Defence lawyers were left to ask: If Mr. Headley truly was a man trained to operate in the shadows by the ISI, why was he so often so indiscrete?

The Headley testimony is that he told at least one of his wives (there were two) and Mr. Rana about the Mumbai plot long before it was executed. Afterward, he all but telegraphed his never-executed attack against Denmark.

In the Chicago court, Mr. Headley said that after his initial surveillance trip to Denmark in 2009, he brought four or five souvenir baseball hats marked with "Copenhagen" across the brim back to Pakistan for his intimates - as a kind of macabre inside joke they all immediately understood.

Frequently, Mr. Headley referred to the terrorist scheme in written communications as the "Mickey Mouse Project" - which defence lawyers pointed out was a pretty clear allusion to the fact he planned to kill a cartoonist. "I guess I didn't do a very good job making a code," Mr.
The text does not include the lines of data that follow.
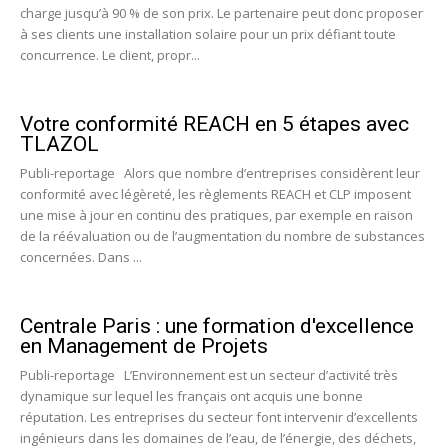
charge jusqu’à 90 % de son prix. Le partenaire peut donc proposer
à ses clients une installation solaire pour un prix défiant toute
concurrence. Le client, propr...
Votre conformité REACH en 5 étapes avec
TLAZOL
Publi-reportage Alors que nombre d’entreprises considèrent leur
conformité avec légèreté, les règlements REACH et CLP imposent
une mise à jour en continu des pratiques, par exemple en raison
de la réévaluation ou de l’augmentation du nombre de substances
concernées. Dans ...
Centrale Paris : une formation d'excellence
en Management de Projets
Publi-reportage L’Environnement est un secteur d’activité très
dynamique sur lequel les français ont acquis une bonne
réputation. Les entreprises du secteur font intervenir d’excellents
ingénieurs dans les domaines de l’eau, de l’énergie, des déchets,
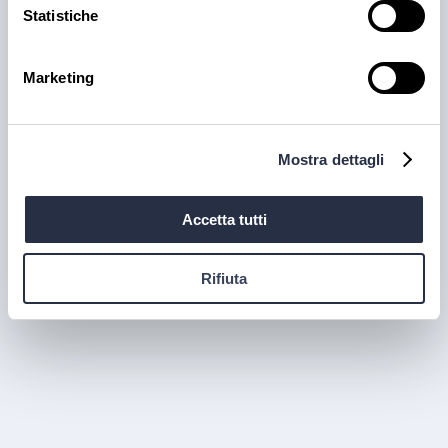
Statistiche
RICETTE
BBQ Ribs: come preparare e
Marketing
cuocere le costine di maiale
Scopri come preparare e cuocere le BBQ ribs per il
tuo locale, dal rub alla cottura e confronta le
Mostra dettagli
proposte fresche e precotte nel catalogo Polo.
3 ago 2026
Accetta tutti
Rifiuta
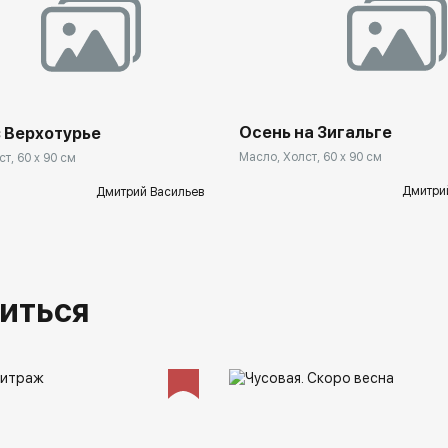
Осень на Зигальге
в Верхотурье
Масло, Холст, 60 x 90 см
т, 60 x 90 см
Дмитри
Дмитрий Васильев
иться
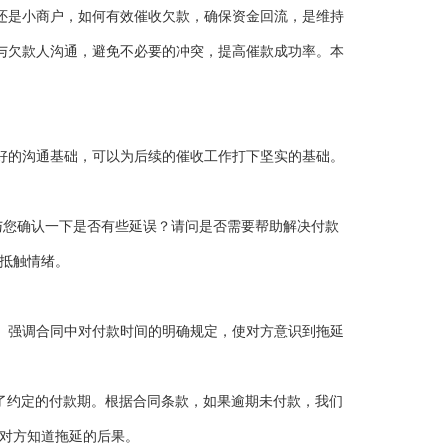
还是小商户，如何有效催收欠款，确保资金回流，是维持
与欠款人沟通，避免不必要的冲突，提高催款成功率。本
好的沟通基础，可以为后续的催收工作打下坚实的基础。
。
与您确认一下是否有些延误？请问是否需要帮助解决付款
生抵触情绪。
。强调合同中对付款时间的明确规定，使对方意识到拖延
出了约定的付款期。根据合同条款，如果逾期未付款，我们
让对方知道拖延的后果。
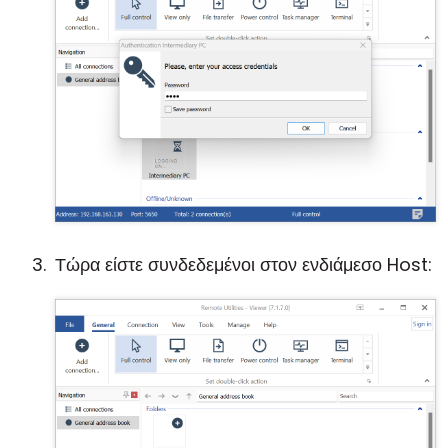
Τώρα είστε συνδεδεμένοι στον ενδιάμεσο Host:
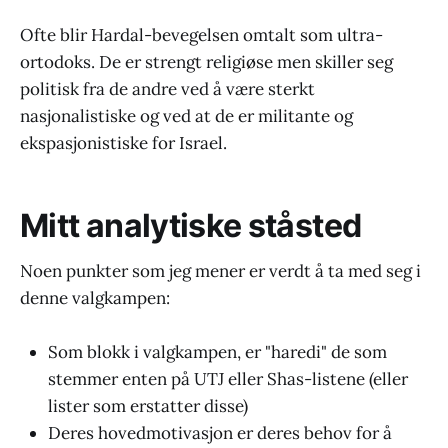
Ofte blir Hardal-bevegelsen omtalt som ultra-
ortodoks. De er strengt religiøse men skiller seg
politisk fra de andre ved å være sterkt
nasjonalistiske og ved at de er militante og
ekspasjonistiske for Israel.
Mitt analytiske ståsted
Noen punkter som jeg mener er verdt å ta med seg i
denne valgkampen:
Som blokk i valgkampen, er "haredi" de som
stemmer enten på UTJ eller Shas-listene (eller
lister som erstatter disse)
Deres hovedmotivasjon er deres behov for å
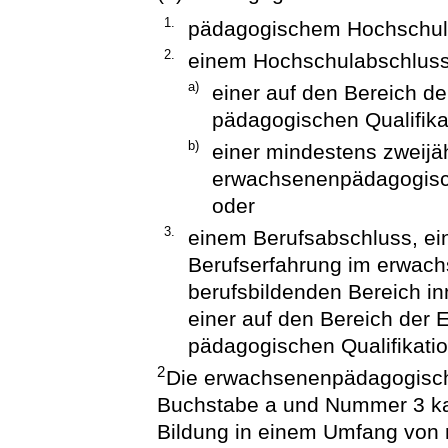
1.
pädagogischem Hochschul
2.
einem Hochschulabschlus
a)
einer auf den Bereich 
pädagogischen Qualifika
b)
einer mindestens zweijä
erwachsenenpädagogisch
oder
3.
einem Berufsabschluss, ein
Berufserfahrung im erwac
berufsbildenden Bereich in
einer auf den Bereich der
pädagogischen Qualifikatio
2
Die erwachsenenpädagogisch
Buchstabe a und Nummer 3 ka
Bildung in einem Umfang von 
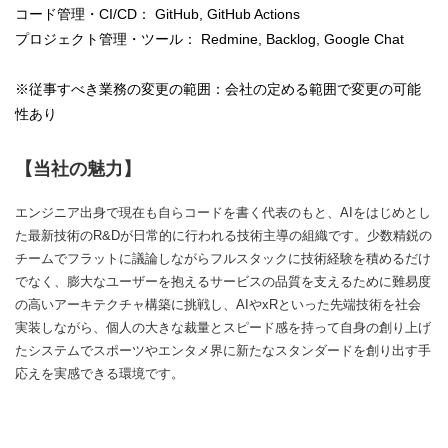
コード管理・CI/CD： GitHub, GitHub Actions
プロジェクト管理・ツール： Redmine, Backlog, Google Chat
※従事すべき業務の変更の範囲：会社の定める範囲で変更の可能
性あり
【当社の魅力】
エンジニア出身で現在も自らコードを書く代表のもと、AIをはじめとし
た最新技術のR&Dが日常的に行われる技術主導の組織です。少数精鋭の
チームでフラットに議論しながらフルスタックに技術経験を積めるだけ
でなく、膨大なユーザーを抱えるサービスの品質を支えるために難易度
の高いアーキテクチャ構築に挑戦し、AIやxRといった先端技術を社会
実装しながら、個人の大きな裁量とスピード感を持って自身の創り上げ
たシステムでスポーツやエンタメ界に新たなスタンダードを創り出す手
応えを実感できる環境です。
Headley deadpanned, to chuckles in the courtroom.

Defence lawyers questioned Mr. Headley's claims that he filled in Mr. Rana on the gory details of the Denmark plot. It was ever in flux, but in its most ambitious incarnation, gunmen would storm the newspaper, decapitate staff members and throw the heads out of windows.

How did Mr. Rana, never himself a violent man, react to that? "He just said 'Okay' ... He wasn't jumping with joy ... He didn't object," Mr. Headley replied.

The two men had met in military school nearly 40 years ago, with trouble being as much a constant in Mr. Headley's adult life as diligence was in Mr. Rana's.

Dressed in a windbreaker and Adidas track pants, Mr. Headley stood ramrod straight when the judge and jury entered the room.

He testified that he had fancied himself a soldier, of sorts, and at times he seemed an almost visible counterpoint to the slouched, suited and slight figure of his confidant Mr. Rana, whose hair has turned snow white.

When defence lawyers suggested to Mr. Headley that he often made small talk with Mr. Rana just to advance his schemes, the self-styled Islamic warrior furrowed his brow.

"When you care about somebody you ask what they are doing," Mr. Headly replied, sounding almost hurt by the suggestion he was always working some angle or another.